Utility to compare data between homogeneous or heterogeneous environments to ensure source and target tables match
Apache License 2.0
385 stars 108 forks source link

Error: Syntax error at or near "table_name" #1165

Open GabrieleCalarota opened 1 month ago

GabrieleCalarota commented 1 month ago

Hi 👋🏻

I'm running DVT from CLI on PostreSQL (v13.10) deployed on 2 GCP instances under private IPs with SSL enabled with config file like:

result_handler:
  project_id: my_project_id
  table_id: pso_data_validator.results
  type: BigQuery
source: source_conn
target: target_conn
validations:
- aggregates:
  - field_alias: count
    source_column: null
    target_column: null
    type: count
  filter_status: null
  filters: []
  format: table
  labels: []
  random_row_batch_size: null
  schema_name: public
  table_name: my_table_41
  target_schema_name: public
  target_table_name: my_table_41
  threshold: 0.0
  type: Column
  use_random_rows: false
  ...

I've successfully runner the tool for all tables except this one that I get this stacktrace (with --verbose and -ll DEBUG)


06/10/2024 12:23:23 PM-INFO: Currently running the validation for YAML file: dvt_parallel/generated_validations_chunk_207.yaml
06/10/2024 12:23:27 PM-DEBUG: Checking None for explicit credentials as part of auth process...
06/10/2024 12:23:27 PM-DEBUG: Checking Cloud SDK credentials as part of auth process...
/Users/gabrielecalarota/.pyenv/versions/3.11.5/lib/python3.11/site-packages/ibis/backends/base/sql/alchemy/__init__.py:422: SAWarning: Can't validate argument 'dialect_options'; can't locate any SQLAlchemy dialect named 'dialect'
  table = sa.Table(
/Users/gabrielecalarota/.pyenv/versions/3.11.5/lib/python3.11/site-packages/ibis/backends/base/sql/alchemy/__init__.py:442: SAWarning: Omitting index key for (user_id, submitted_at, task_id), key covers omitted columns.
  self.inspector.reflect_table(table, table.columns)
/Users/gabrielecalarota/.pyenv/versions/3.11.5/lib/python3.11/site-packages/ibis/backends/base/sql/alchemy/__init__.py:442: SAWarning: Can't validate argument 'dialect_options'; can't locate any SQLAlchemy dialect named 'dialect'
  self.inspector.reflect_table(table, table.columns)
06/10/2024 12:23:34 PM-ERROR: Error (psycopg2.errors.SyntaxError) syntax error at or near "tasks_20"
LINE 1: ...EMPORARY VIEW "11f7f2473f694bc8880251be1a50d21e" AS tasks_20
                                                               ^

[SQL: CREATE TEMPORARY VIEW "11f7f2473f694bc8880251be1a50d21e" AS tasks_20]
(Background on this error at: https://sqlalche.me/e/14/f405) occurred while running config file dvt_parallel/generated_validations_chunk_207.yaml. Skipping it for now.

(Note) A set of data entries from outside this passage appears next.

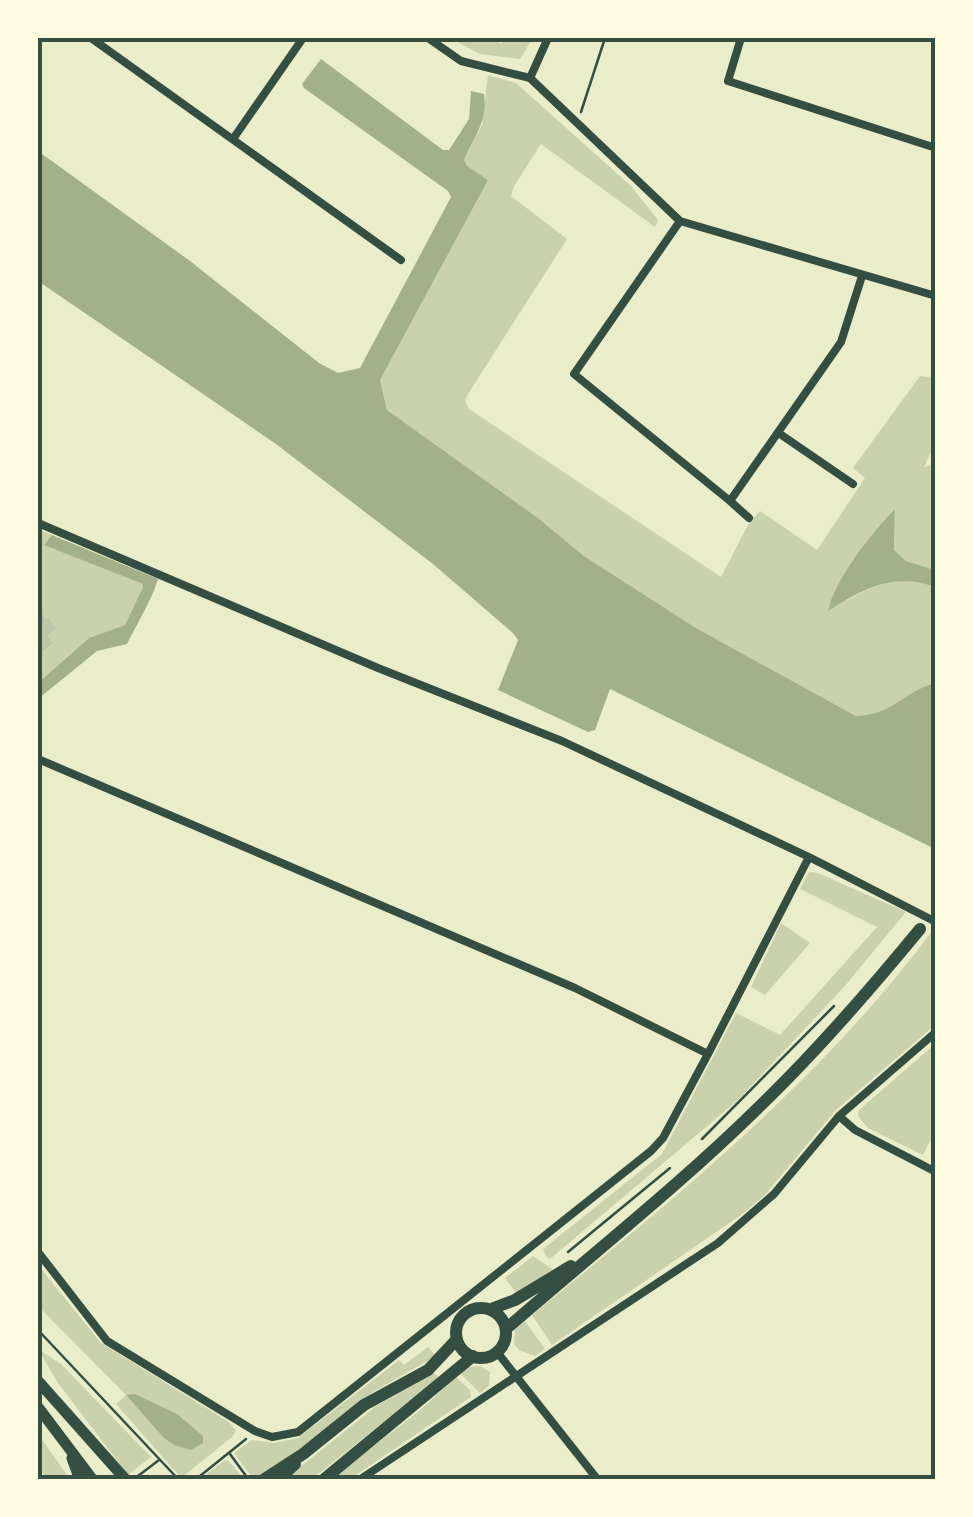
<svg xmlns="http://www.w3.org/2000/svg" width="973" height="1517" font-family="Jost,sans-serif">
<rect width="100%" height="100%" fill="#e9edc9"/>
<path fill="#cad2ad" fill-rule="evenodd" d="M450 38H492L501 44 506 38H533L520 59 480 54Z
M488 75 516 83 631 186 658 220 655 227 541 144 514 186 511 196 567 239 468 394 465 401 469 409 721 577 749 523 760 511 817 550 865 478 853 468 920 376 933 378 935 373V443L924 467 935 464V570L906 561 894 550 895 511 828 609C868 592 888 570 935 587V683C904 691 893 715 856 716L696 628 584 556 538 518 387 410 380 380 487 180 466 166 464 160 482 125Z
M38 529 52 535 45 544 143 584V587L125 625 89 638 38 683Z
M809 872 818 873 906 912 844 987 738 1100 550 1259 546 1256 543 1249 662 1154 736 1013 780 1035 877 927 800 889Z
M781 923 810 943 765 995 751 987Z
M935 927V1025L836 1110 764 1196 741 1215 552 1345 532 1315C676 1198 824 1078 935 927Z
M935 1044V1131L923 1155 868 1128 858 1116 859 1110Z
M533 1256 554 1270 516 1293 505 1278Z
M38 1265 101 1343 229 1422 236 1431 232 1437 181 1478 116 1404 126 1395 38 1306ZM135 1395 177 1414 174 1445 127 1396Z
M525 1321 545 1349 535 1356 519 1350 514 1344 515 1330Z
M428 1347 436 1356 373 1392 260 1479H253L234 1453 252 1440 274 1443 298 1438 399 1360 404 1365Z
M38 1349 61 1364 151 1457 128 1475 58 1383Z
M468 1367 480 1366 490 1372 489 1386 480 1393 460 1373Z
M434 1373 439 1378 312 1479H292L289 1476 375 1407Z
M456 1377 470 1390 471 1397 350 1479 330 1480 418 1412Z
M38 1434 70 1479H46L38 1464Z
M225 1460 229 1461 244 1479H200Z"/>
<path fill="#a3b18a" d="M321 59 443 150H449L469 119 471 91 484 94C488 120 474 138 464 160L467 166 488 180 380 380 387 410 538 518 584 556 696 628 856 716C893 715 904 691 935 683V849L610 689 595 730 588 732 498 690 518 640 513 633 433 564 276 444 38 281V151L190 261 319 363 338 373 360 368 451 197 448 191 304 88 302 84Z
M895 509 894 550 906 561 935 570V587C894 572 863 589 828 611 835 579 872 532 895 509Z
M52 535 158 579C151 602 138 621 127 644L97 651 38 699V683L89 638 125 625 143 587V584L44 545Z
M135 1394 177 1414 203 1436V1443L191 1450 174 1445 164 1438 126 1395Z"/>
<path fill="#bcc5a7" d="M38 606 46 620 48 618 56 628 47 636 53 643 43 651 38 645Z"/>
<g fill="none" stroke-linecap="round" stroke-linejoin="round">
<path stroke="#344e41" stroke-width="2.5" d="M581 112 605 38
M702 1139 834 1006
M568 1252 670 1168
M38 1330 179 1480
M230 1454 249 1480
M38 1469 43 1480
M138 1476 159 1460
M195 1480 246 1439"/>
<path stroke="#344e41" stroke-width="8" d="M91 38 401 260
M428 38 461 61 530 78 680 221 936 296
M741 38 728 81 936 148
M530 78 548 38
M233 139 303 38
M680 221 574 374 730 501 841 342 862 276
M780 434 853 484
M730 501 749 518
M38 523 378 668 562 741 809 857 936 922
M38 759 575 988 708 1054
M839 1116 855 1130 936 1172
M38 1252 107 1341 255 1431 272 1437 298 1432 651 1151 663 1138 708 1054 809 857
M497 1352 598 1480
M359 1480 718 1243 774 1194 839 1116 936 1032"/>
<path stroke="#344e41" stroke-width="11" d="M38 1381 126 1480
M38 1407 93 1480
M72 1458 80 1480"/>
<path stroke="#344e41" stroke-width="12" d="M456 1333a25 25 0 1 1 50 0a25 25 0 1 1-50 0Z
M491 1309 515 1300 571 1266
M506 1329C591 1255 680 1185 760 1106 817 1051 869 991 920 929
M263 1480 303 1454 364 1405 428 1370 457 1339
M278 1480 295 1464
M323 1480 473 1356"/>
</g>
<rect width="973" height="1517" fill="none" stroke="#fefae0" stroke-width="80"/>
<rect x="40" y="40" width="893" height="1437" fill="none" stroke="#344e41" stroke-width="4"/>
</svg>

I get the same error on the same table if I try with the non-partitioned table, what can it be?

nehanene15 commented 1 month ago

The error looks like it's trying to do a custom query validation, but your YAML config is a simple column count validation. What type of validation are you running?

It's hitting an error here in the _metadata() function which is used to get the data types from a custom query. Your error indicates that the custom query it is getting is "tasks_20" instead of a query like "select a,b,c, from ..."

Can you check what custom query you are providing as the SQL?